A memória, orgânica e em constante fluxo, não existe só para as grandes instituições de guarda. Em contraponto a institutos culturais, museus pomposos e controles rigorosos de acervos privados ou públicos, um grupo de profissionais da cultura que atua fora dos grandes centros do país – logo, afastados dos mais privilegiados na pirâmide social brasileira – vem desenvolvendo trabalhos fundamentais de preservação de todo tipo de material produzido em seus ambientes e vida e de trabalho. Alguns deles se reuniram na manhã de sábado (25/6), no Centro de Convenções de Ouro Preto, para a mesa “Direito à memória audiovisual: a resiliência periférica”.

Entre eles estava o cineasta e educador Lincoln Péricles (LKT), veterano de festivais da Universo Produção e com um trabalho de produção constante na região do Capão Redondo, em São Paulo. Ele relembrou o quanto o coletivo das comunidades é parte incontornável não só do cotidiano diário, mas da manutenção e propagação de memórias. Para exemplificar, Péricles exibiu o curta-metragem “Mutirão: O filme” (2022), no qual ele, junto com a sobrinha ainda criança, repassa fotografias da construção de moradias feita pela Associação Povo em Ação, no Capão.

“Eu quis organizar e preservar a memória da criação da minha quebrada, que é a Cohab Adventista, localizada no Capão Redondo, e como isso afetava o jeito nosso de fazer cinema e de existir ali naqueles espaços”, comentou ele. Para o realizador, viver e filmar no seu território são atividades diretamente conectadas e é preciso compreender e sempre relembrar de que forma aqueles espaços passaram a existir independente do poder público, quase sempre ausente das ações locais. Pegar a câmera e captar esses registros, para ele, é eternizar esse trabalho a partir de um ponto de vista interno e local, sem intermediários.
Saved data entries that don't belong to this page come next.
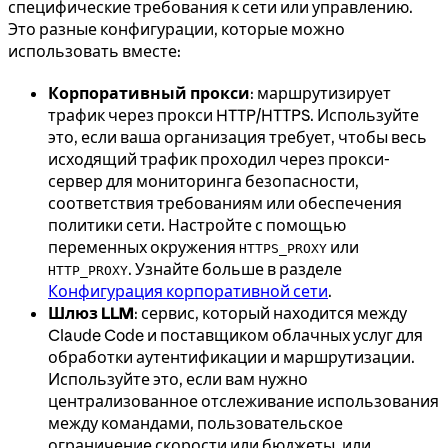
специфические требования к сети или управлению.
Это разные конфигурации, которые можно
использовать вместе:
Корпоративный прокси
: маршрутизирует
трафик через прокси HTTP/HTTPS. Используйте
это, если ваша организация требует, чтобы весь
исходящий трафик проходил через прокси-
сервер для мониторинга безопасности,
соответствия требованиям или обеспечения
политики сети. Настройте с помощью
переменных окружения
или
HTTPS_PROXY
. Узнайте больше в разделе
HTTP_PROXY
Конфигурация корпоративной сети
.
Шлюз LLM
: сервис, который находится между
Claude Code и поставщиком облачных услуг для
обработки аутентификации и маршрутизации.
Используйте это, если вам нужно
централизованное отслеживание использования
между командами, пользовательское
ограничение скорости или бюджеты, или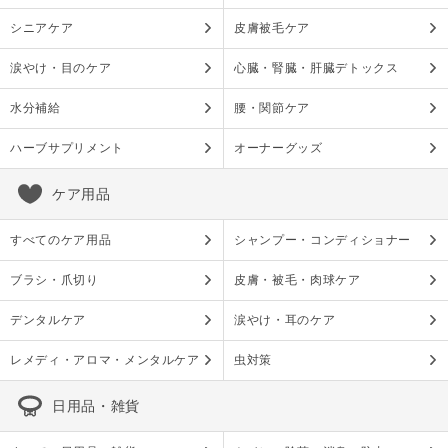
シニアケア
皮膚被毛ケア
涙やけ・目のケア
心臓・腎臓・肝臓デトックス
水分補給
腰・関節ケア
ハーブサプリメント
オーナーグッズ
ケア用品
すべてのケア用品
シャンプー・コンディショナー
ブラシ・爪切り
皮膚・被毛・肉球ケア
デンタルケア
涙やけ・耳のケア
レメディ・アロマ・メンタルケア
虫対策
日用品・雑貨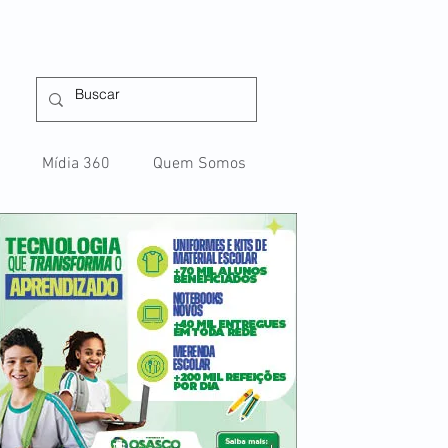
Mídia 360
Quem Somos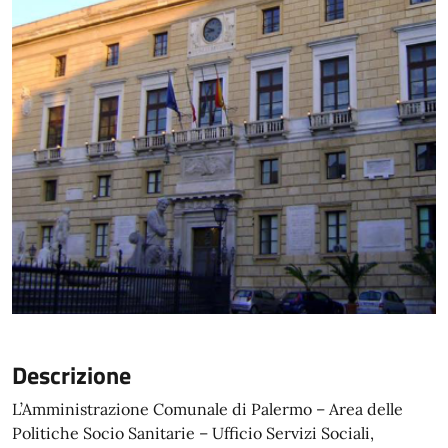
Descrizione
L’Amministrazione Comunale di Palermo – Area delle
Politiche Socio Sanitarie – Ufficio Servizi Sociali,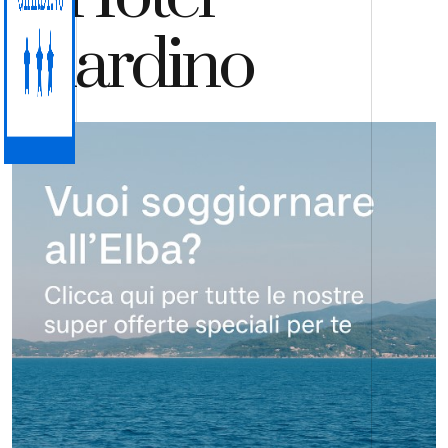
Giardino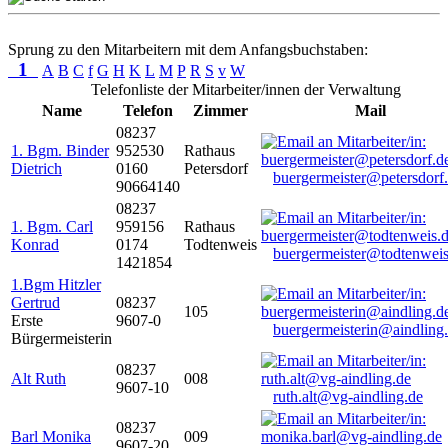
Sprung zu den Mitarbeitern mit dem Anfangsbuchstaben:
1
A
B
C
f
G
H
K
L
M
P
R
S
v
W
Telefonliste der Mitarbeiter/innen der Verwaltung
Name
Telefon
Zimmer
Mail
08237
1. Bgm. Binder
952530
Rathaus
Dietrich
0160
Petersdorf
buergermeister@petersdorf
90664140
08237
1. Bgm. Carl
959156
Rathaus
Konrad
0174
Todtenweis
buergermeister@todtenweis
1421854
1.Bgm Hitzler
Gertrud
08237
105
Erste
9607-0
buergermeisterin@aindling
Bürgermeisterin
08237
Alt Ruth
008
9607-10
ruth.alt@vg-aindling.de
08237
Barl Monika
009
9607-20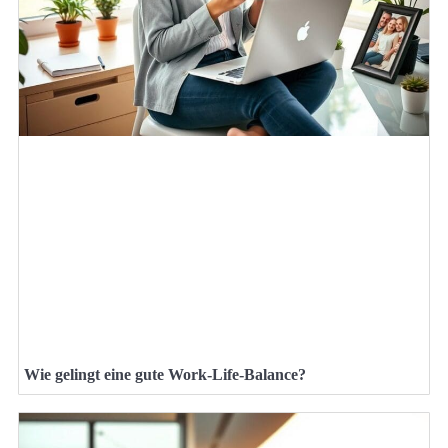
Wie gelingt eine gute Work-Life-Balance?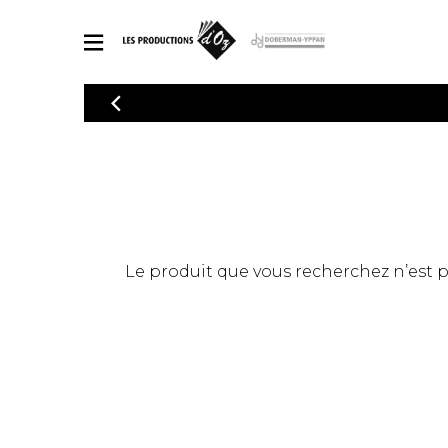
CATALOGUE
Explorez notre catalogue de partitions riche en œuvres originales
PAR
en arrangements de qualité.
Méthod
Guitare 
Explorez notre catalogue de partitions
2 guitare
riche en œuvres originales et en
arrangements de qualité.
3 guitare
PARTITIONS POUR GUITARE
Le produit que vous recherchez n’est pas
4 guitare
5 guitare
Ensembl
PARTITIONS POUR AUTRES INSTRUMENTS
Orchestr
Concerto
Guitare 
PARTITIONS POUR ENSEMBLES
Musique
O museólogo João Pedro Rodrigues, responsável pelo Museu das Favelas (SP), também participou da mesa e disse que, na prática, não existem grandes diferenças de metodologia na organização de acervos da periferia em relação às instituições maiores. O que difere, sem dúvidas, é o acesso a recursos e a legitimação social. “O princípio museológico, patrimonial, é o mesmo. Mesmo dentro de casa, a gente sempre está fazendo escolhas do que guardar, do que descartar e como apresentar aquilo que decidimos ficar. Por que guardamos alguma coisa? E o que vamos fazer com aquilo? É para a memória? Para alguma utilidade?”, disse João Pedro. “No nosso caso, tem muitos casos em que a guarda é inicialmente para fins utilitários, pra um uso muito específico pra uma história. Por exemplo, o time de futebol de várzea, ele precisa guardar as fotos, os relatórios, os registros de 30, 40 anos, que é o que vai provar a existência desse time e ajudar a conseguir uma verba quando for no gabinete de um vereador. Mas tem também um sentido de guarda histórica, não só de utilitarismo”, citou João.

Ele ainda apontou o tratamento distinto do Estado brasileiro em relação aos abismos econômicos de quem trabalha com preservação. “Esse direito à memória que a gente está falando não nos é dado quando não temos estrutura (na periferia). Essa é a diferença quando a elite resolve guardar o que ela deseja: o Estado automaticamente vira uma estrutura para que aquilo seja guardado. Então quando falamos de preservação na periferia, o que se altera é a disputa pela guarda e pelo direito à memória que o Estado quer priorizar”.